THE TASK: Reproduce every line of the records below without any change, keeping each line break where it falls.

Collected data

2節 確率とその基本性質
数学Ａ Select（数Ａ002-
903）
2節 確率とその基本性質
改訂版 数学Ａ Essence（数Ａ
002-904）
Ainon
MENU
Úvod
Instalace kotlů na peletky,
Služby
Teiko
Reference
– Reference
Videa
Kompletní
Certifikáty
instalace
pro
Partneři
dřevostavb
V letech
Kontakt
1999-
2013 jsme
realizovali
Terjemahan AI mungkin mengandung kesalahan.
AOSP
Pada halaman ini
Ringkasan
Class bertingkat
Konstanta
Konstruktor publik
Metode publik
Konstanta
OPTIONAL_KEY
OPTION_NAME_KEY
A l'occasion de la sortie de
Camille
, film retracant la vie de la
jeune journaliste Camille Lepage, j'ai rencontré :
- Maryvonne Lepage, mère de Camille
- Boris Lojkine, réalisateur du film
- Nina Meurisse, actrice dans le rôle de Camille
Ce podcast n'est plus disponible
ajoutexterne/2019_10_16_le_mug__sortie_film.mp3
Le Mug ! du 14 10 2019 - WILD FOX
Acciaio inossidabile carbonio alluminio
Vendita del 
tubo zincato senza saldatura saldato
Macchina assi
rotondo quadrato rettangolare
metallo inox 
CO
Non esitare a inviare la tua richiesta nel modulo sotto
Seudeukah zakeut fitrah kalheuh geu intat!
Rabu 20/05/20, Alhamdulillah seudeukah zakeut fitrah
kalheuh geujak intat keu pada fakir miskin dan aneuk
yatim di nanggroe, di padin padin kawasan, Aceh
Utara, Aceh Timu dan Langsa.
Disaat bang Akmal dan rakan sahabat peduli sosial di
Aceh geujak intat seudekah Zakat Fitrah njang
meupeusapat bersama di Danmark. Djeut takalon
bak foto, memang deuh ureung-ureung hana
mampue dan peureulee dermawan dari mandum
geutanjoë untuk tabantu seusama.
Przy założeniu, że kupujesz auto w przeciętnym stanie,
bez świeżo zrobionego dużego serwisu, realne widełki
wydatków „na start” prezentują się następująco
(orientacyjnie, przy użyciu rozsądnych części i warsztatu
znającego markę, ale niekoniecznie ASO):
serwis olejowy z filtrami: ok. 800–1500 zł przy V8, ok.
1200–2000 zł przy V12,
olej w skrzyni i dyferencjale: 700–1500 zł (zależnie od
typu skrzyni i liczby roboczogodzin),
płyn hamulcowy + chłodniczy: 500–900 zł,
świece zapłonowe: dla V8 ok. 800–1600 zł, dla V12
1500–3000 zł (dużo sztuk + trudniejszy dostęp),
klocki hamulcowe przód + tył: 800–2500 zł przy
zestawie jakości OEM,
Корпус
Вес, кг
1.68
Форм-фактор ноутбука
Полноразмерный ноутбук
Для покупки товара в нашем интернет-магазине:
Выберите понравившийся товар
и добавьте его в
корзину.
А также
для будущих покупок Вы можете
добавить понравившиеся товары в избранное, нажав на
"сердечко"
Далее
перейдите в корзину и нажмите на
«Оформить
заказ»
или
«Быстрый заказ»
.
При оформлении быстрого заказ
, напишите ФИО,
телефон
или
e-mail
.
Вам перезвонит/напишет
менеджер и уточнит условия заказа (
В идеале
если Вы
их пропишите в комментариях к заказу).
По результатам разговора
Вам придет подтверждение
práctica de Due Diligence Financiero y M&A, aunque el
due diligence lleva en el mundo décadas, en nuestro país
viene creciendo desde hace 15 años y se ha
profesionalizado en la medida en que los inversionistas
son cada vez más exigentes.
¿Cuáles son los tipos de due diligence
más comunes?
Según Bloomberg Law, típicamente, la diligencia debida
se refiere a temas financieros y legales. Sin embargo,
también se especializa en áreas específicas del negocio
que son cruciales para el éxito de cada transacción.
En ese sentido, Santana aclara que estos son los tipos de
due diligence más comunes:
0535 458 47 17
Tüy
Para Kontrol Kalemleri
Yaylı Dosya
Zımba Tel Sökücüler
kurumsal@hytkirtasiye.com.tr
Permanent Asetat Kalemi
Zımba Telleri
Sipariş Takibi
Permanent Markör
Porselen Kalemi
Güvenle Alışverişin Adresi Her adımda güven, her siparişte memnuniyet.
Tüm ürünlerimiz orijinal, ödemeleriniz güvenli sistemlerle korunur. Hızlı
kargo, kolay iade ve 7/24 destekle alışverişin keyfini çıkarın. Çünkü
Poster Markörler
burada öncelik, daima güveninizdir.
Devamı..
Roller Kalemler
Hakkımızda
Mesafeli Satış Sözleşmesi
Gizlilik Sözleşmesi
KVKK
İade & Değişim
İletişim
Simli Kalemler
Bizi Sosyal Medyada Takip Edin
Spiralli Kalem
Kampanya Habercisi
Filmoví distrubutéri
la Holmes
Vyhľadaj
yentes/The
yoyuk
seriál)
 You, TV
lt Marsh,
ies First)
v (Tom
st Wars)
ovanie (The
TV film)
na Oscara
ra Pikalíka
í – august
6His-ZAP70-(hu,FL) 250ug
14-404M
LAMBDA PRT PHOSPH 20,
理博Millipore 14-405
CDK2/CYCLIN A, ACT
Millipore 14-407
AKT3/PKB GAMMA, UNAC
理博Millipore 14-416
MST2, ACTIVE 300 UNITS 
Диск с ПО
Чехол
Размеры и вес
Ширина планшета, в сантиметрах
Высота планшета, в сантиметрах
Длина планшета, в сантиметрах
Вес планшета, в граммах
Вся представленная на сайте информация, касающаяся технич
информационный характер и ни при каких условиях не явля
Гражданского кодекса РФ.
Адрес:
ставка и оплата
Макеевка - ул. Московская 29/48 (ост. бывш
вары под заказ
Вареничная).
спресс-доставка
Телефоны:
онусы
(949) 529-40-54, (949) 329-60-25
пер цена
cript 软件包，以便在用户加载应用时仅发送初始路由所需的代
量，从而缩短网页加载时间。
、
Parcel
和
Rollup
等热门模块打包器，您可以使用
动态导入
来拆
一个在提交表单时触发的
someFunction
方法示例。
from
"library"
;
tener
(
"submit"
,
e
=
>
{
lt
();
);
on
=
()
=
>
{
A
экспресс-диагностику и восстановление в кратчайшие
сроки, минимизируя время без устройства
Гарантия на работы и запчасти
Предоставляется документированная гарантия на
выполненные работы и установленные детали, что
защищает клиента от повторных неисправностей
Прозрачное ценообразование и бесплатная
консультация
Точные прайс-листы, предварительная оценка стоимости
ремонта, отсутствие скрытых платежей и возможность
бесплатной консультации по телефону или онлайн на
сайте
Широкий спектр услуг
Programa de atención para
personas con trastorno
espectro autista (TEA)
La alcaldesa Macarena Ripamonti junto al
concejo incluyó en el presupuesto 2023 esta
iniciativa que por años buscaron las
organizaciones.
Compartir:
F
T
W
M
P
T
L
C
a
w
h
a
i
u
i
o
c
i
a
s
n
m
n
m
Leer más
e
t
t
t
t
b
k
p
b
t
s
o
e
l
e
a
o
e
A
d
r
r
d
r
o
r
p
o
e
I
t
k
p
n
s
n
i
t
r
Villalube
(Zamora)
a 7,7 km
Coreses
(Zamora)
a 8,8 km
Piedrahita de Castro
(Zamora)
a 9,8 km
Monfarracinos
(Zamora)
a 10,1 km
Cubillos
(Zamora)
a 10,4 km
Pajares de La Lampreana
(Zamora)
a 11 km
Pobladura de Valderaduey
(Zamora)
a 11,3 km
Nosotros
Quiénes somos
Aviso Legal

ANSWER TO THE EXERCISE:
2節 確率とその基本性質
数学Ａ Select（数Ａ002-
903）
2節 確率とその基本性質
改訂版 数学Ａ Essence（数Ａ
002-904）
Ainon
MENU
Úvod
Instalace kotlů na peletky,
Služby
Teiko
Reference
– Reference
Videa
Kompletní
Certifikáty
instalace
pro
Partneři
dřevostavb
V letech
Kontakt
1999-
2013 jsme
realizovali
Terjemahan AI mungkin mengandung kesalahan.
AOSP
Pada halaman ini
Ringkasan
Class bertingkat
Konstanta
Konstruktor publik
Metode publik
Konstanta
OPTIONAL_KEY
OPTION_NAME_KEY
A l'occasion de la sortie de
Camille
, film retracant la vie de la
jeune journaliste Camille Lepage, j'ai rencontré :
- Maryvonne Lepage, mère de Camille
- Boris Lojkine, réalisateur du film
- Nina Meurisse, actrice dans le rôle de Camille
Ce podcast n'est plus disponible
ajoutexterne/2019_10_16_le_mug__sortie_film.mp3
Le Mug ! du 14 10 2019 - WILD FOX
Acciaio inossidabile carbonio alluminio
Vendita del 
tubo zincato senza saldatura saldato
Macchina assi
rotondo quadrato rettangolare
metallo inox 
CO
Non esitare a inviare la tua richiesta nel modulo sotto
Seudeukah zakeut fitrah kalheuh geu intat!
Rabu 20/05/20, Alhamdulillah seudeukah zakeut fitrah
kalheuh geujak intat keu pada fakir miskin dan aneuk
yatim di nanggroe, di padin padin kawasan, Aceh
Utara, Aceh Timu dan Langsa.
Disaat bang Akmal dan rakan sahabat peduli sosial di
Aceh geujak intat seudekah Zakat Fitrah njang
meupeusapat bersama di Danmark. Djeut takalon
bak foto, memang deuh ureung-ureung hana
mampue dan peureulee dermawan dari mandum
geutanjoë untuk tabantu seusama.
Przy założeniu, że kupujesz auto w przeciętnym stanie,
bez świeżo zrobionego dużego serwisu, realne widełki
wydatków „na start” prezentują się następująco
(orientacyjnie, przy użyciu rozsądnych części i warsztatu
znającego markę, ale niekoniecznie ASO):
serwis olejowy z filtrami: ok. 800–1500 zł przy V8, ok.
1200–2000 zł przy V12,
olej w skrzyni i dyferencjale: 700–1500 zł (zależnie od
typu skrzyni i liczby roboczogodzin),
płyn hamulcowy + chłodniczy: 500–900 zł,
świece zapłonowe: dla V8 ok. 800–1600 zł, dla V12
1500–3000 zł (dużo sztuk + trudniejszy dostęp),
klocki hamulcowe przód + tył: 800–2500 zł przy
zestawie jakości OEM,
Корпус
Вес, кг
1.68
Форм-фактор ноутбука
Полноразмерный ноутбук
Для покупки товара в нашем интернет-магазине:
Выберите понравившийся товар
и добавьте его в
корзину.
А также
для будущих покупок Вы можете
добавить понравившиеся товары в избранное, нажав на
"сердечко"
Далее
перейдите в корзину и нажмите на
«Оформить
заказ»
или
«Быстрый заказ»
.
При оформлении быстрого заказ
, напишите ФИО,
телефон
или
e-mail
.
Вам перезвонит/напишет
менеджер и уточнит условия заказа (
В идеале
если Вы
их пропишите в комментариях к заказу).
По результатам разговора
Вам придет подтверждение
práctica de Due Diligence Financiero y M&A, aunque el
due diligence lleva en el mundo décadas, en nuestro país
viene creciendo desde hace 15 años y se ha
profesionalizado en la medida en que los inversionistas
son cada vez más exigentes.
¿Cuáles son los tipos de due diligence
más comunes?
Según Bloomberg Law, típicamente, la diligencia debida
se refiere a temas financieros y legales. Sin embargo,
también se especializa en áreas específicas del negocio
que son cruciales para el éxito de cada transacción.
En ese sentido, Santana aclara que estos son los tipos de
due diligence más comunes:
0535 458 47 17
Tüy
Para Kontrol Kalemleri
Yaylı Dosya
Zımba Tel Sökücüler
kurumsal@hytkirtasiye.com.tr
Permanent Asetat Kalemi
Zımba Telleri
Sipariş Takibi
Permanent Markör
Porselen Kalemi
Güvenle Alışverişin Adresi Her adımda güven, her siparişte memnuniyet.
Tüm ürünlerimiz orijinal, ödemeleriniz güvenli sistemlerle korunur. Hızlı
kargo, kolay iade ve 7/24 destekle alışverişin keyfini çıkarın. Çünkü
Poster Markörler
burada öncelik, daima güveninizdir.
Devamı..
Roller Kalemler
Hakkımızda
Mesafeli Satış Sözleşmesi
Gizlilik Sözleşmesi
KVKK
İade & Değişim
İletişim
Simli Kalemler
Bizi Sosyal Medyada Takip Edin
Spiralli Kalem
Kampanya Habercisi
Filmoví distrubutéri
la Holmes
Vyhľadaj
yentes/The
yoyuk
seriál)
 You, TV
lt Marsh,
ies First)
v (Tom
st Wars)
ovanie (The
TV film)
na Oscara
ra Pikalíka
í – august
6His-ZAP70-(hu,FL) 250ug
14-404M
LAMBDA PRT PHOSPH 20,
理博Millipore 14-405
CDK2/CYCLIN A, ACT
Millipore 14-407
AKT3/PKB GAMMA, UNAC
理博Millipore 14-416
MST2, ACTIVE 300 UNITS 
Диск с ПО
Чехол
Размеры и вес
Ширина планшета, в сантиметрах
Высота планшета, в сантиметрах
Длина планшета, в сантиметрах
Вес планшета, в граммах
Вся представленная на сайте информация, касающаяся технич
информационный характер и ни при каких условиях не явля
Гражданского кодекса РФ.
Адрес:
ставка и оплата
Макеевка - ул. Московская 29/48 (ост. бывш
вары под заказ
Вареничная).
спресс-доставка
Телефоны:
онусы
(949) 529-40-54, (949) 329-60-25
пер цена
cript 软件包，以便在用户加载应用时仅发送初始路由所需的代
量，从而缩短网页加载时间。
、
Parcel
和
Rollup
等热门模块打包器，您可以使用
动态导入
来拆
一个在提交表单时触发的
someFunction
方法示例。
from
"library"
;
tener
(
"submit"
,
e
=
>
{
lt
();
);
on
=
()
=
>
{
A
экспресс-диагностику и восстановление в кратчайшие
сроки, минимизируя время без устройства
Гарантия на работы и запчасти
Предоставляется документированная гарантия на
выполненные работы и установленные детали, что
защищает клиента от повторных неисправностей
Прозрачное ценообразование и бесплатная
консультация
Точные прайс-листы, предварительная оценка стоимости
ремонта, отсутствие скрытых платежей и возможность
бесплатной консультации по телефону или онлайн на
сайте
Широкий спектр услуг
Programa de atención para
personas con trastorno
espectro autista (TEA)
La alcaldesa Macarena Ripamonti junto al
concejo incluyó en el presupuesto 2023 esta
iniciativa que por años buscaron las
organizaciones.
Compartir:
F
T
W
M
P
T
L
C
a
w
h
a
i
u
i
o
c
i
a
s
n
m
n
m
Leer más
e
t
t
t
t
b
k
p
b
t
s
o
e
l
e
a
o
e
A
d
r
r
d
r
o
r
p
o
e
I
t
k
p
n
s
n
i
t
r
Villalube
(Zamora)
a 7,7 km
Coreses
(Zamora)
a 8,8 km
Piedrahita de Castro
(Zamora)
a 9,8 km
Monfarracinos
(Zamora)
a 10,1 km
Cubillos
(Zamora)
a 10,4 km
Pajares de La Lampreana
(Zamora)
a 11 km
Pobladura de Valderaduey
(Zamora)
a 11,3 km
Nosotros
Quiénes somos
Aviso Legal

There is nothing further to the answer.